Once it's calibrated, it will still lie when you turn your heater fan on high, but it will do it with some consistency.
 
My gauge was reading wrong after i did the full dash swap..i ran a ground wire from the IP voltmeter through the firewall to the firewall ground bolt in the engine compartment, then ran a wire to an empty slot in my fusebox...works like a charm13.8-14.2 volts..im no electrical engineer..(im a surveying engineering student)..but holy crap it worked
 
The volt meter in the instrument panel is a liar. I have noticed that i shows less when it is hot outside (summer time), than in the winther. In the winther it shows almost correct value.

Torfinn
 
torfinn said:
The volt meter in the instrument panel is a liar. I have noticed that i shows less when it is hot outside (summer time), than in the winther. In the winther it shows almost correct value.
Later model vehicles the PCM controls the alternator/generator field strength and varies the charging voltage according to the battery temp.
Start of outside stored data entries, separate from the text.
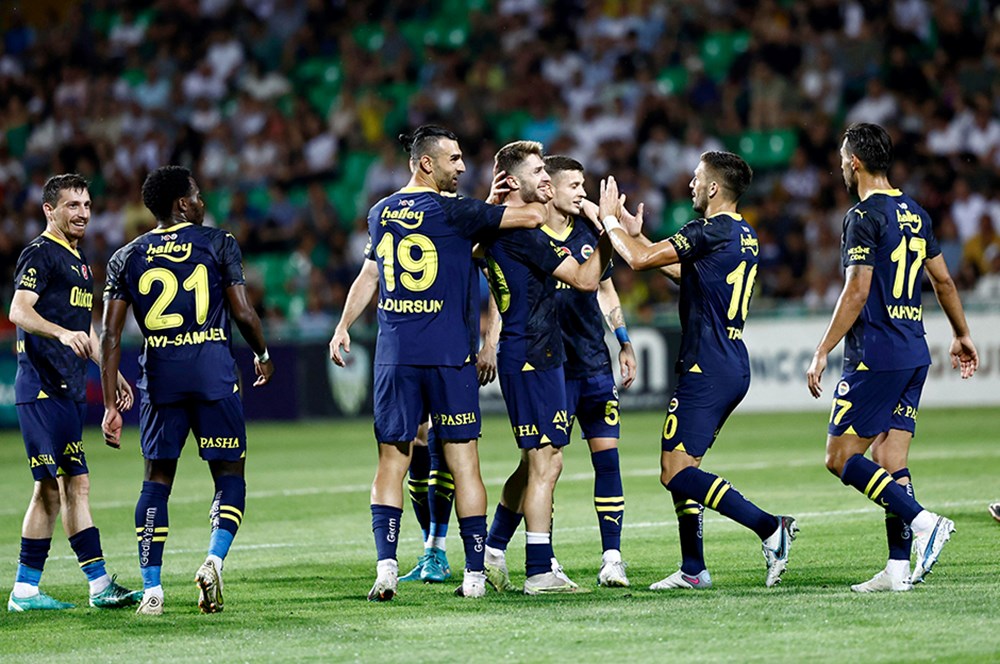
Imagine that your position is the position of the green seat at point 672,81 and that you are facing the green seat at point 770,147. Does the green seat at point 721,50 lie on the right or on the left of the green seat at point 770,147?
left

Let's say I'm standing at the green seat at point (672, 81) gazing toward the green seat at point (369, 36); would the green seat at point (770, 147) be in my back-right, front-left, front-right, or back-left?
back-left

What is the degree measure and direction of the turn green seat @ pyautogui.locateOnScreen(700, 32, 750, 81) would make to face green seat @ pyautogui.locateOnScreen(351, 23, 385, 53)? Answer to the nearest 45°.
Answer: approximately 90° to its right

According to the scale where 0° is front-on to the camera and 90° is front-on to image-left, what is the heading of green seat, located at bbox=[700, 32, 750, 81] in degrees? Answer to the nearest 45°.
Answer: approximately 0°

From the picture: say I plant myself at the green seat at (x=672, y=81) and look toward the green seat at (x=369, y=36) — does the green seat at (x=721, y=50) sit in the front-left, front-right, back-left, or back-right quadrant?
back-right

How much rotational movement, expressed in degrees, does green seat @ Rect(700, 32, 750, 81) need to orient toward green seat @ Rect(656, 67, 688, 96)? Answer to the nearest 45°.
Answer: approximately 90° to its right

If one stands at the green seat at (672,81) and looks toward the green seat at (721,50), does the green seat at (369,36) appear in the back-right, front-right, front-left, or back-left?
back-left
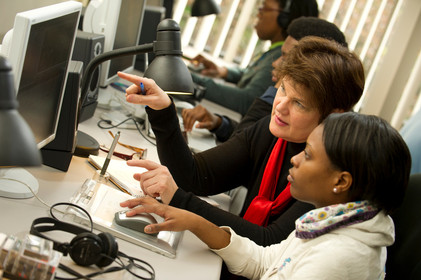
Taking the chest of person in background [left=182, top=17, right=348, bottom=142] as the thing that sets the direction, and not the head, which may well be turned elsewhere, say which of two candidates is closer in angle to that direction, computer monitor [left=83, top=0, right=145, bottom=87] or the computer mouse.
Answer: the computer monitor

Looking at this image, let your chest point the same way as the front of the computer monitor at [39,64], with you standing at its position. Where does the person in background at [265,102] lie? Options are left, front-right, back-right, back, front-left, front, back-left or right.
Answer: left

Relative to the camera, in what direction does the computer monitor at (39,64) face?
facing the viewer and to the right of the viewer

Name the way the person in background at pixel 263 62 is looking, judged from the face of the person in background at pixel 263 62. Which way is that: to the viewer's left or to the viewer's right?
to the viewer's left

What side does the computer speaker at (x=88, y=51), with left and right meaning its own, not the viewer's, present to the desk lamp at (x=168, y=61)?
front

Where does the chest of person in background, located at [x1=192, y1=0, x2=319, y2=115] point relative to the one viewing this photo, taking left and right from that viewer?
facing to the left of the viewer

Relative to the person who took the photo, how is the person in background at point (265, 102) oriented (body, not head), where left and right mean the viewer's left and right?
facing to the left of the viewer

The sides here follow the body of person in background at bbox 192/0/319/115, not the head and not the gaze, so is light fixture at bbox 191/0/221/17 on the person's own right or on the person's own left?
on the person's own right
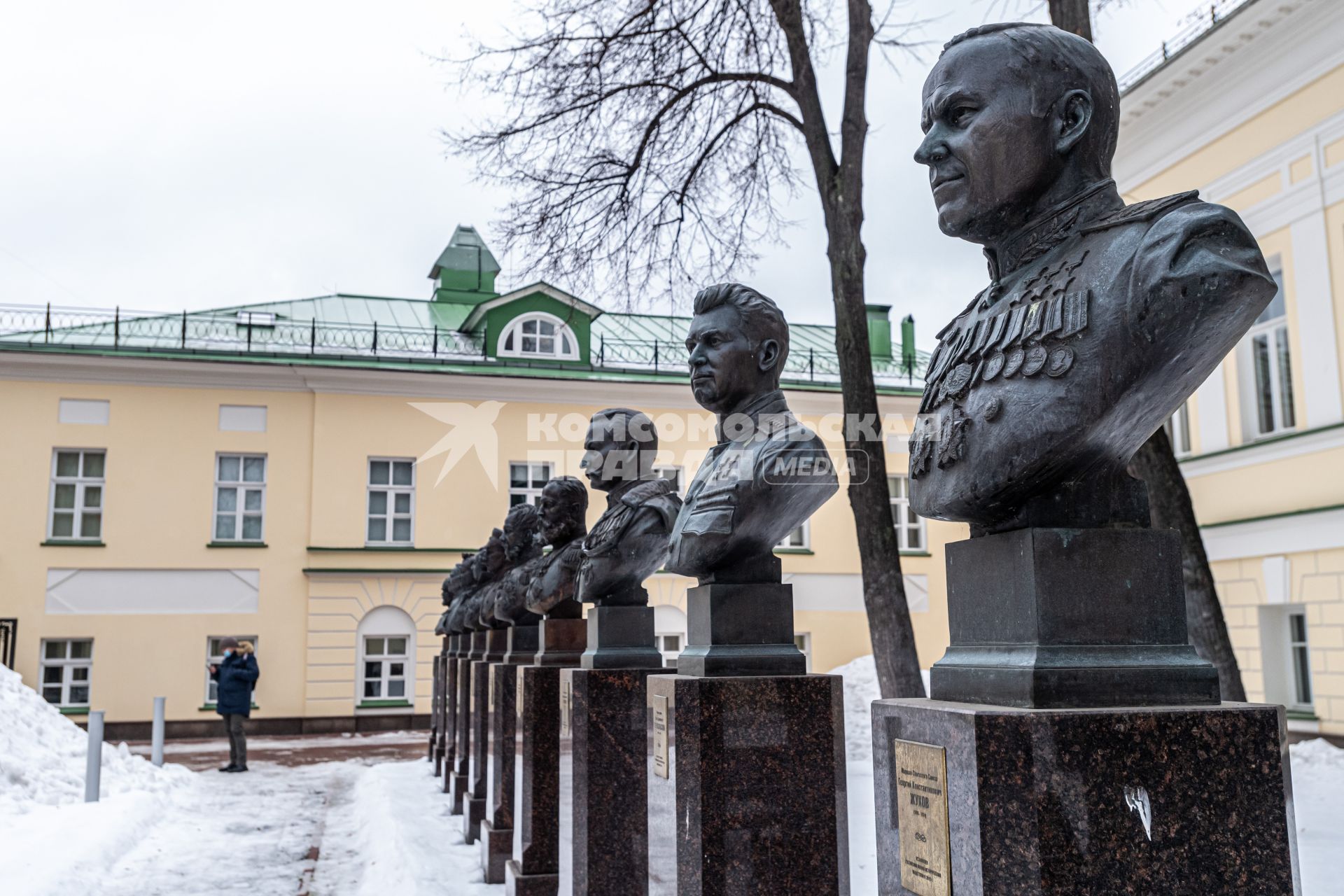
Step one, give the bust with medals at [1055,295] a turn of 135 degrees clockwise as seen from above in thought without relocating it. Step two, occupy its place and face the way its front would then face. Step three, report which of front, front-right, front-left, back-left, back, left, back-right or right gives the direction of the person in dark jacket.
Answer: front-left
In colder temps it should set a higher voltage, within the normal operating range, and in hotter temps it should set a lower voltage also within the normal operating range.

If you have a battery temp sensor, touching or near the battery, usually in the battery tray, then you most likely have this feature as part of the electronic engine management.
 
Hey,

What does "IP" mean? Impedence?

btw- I ran a new ground from the battery to the firewall and now the Voltmeter doesn't fluctuate as much when the blower fan is turned on.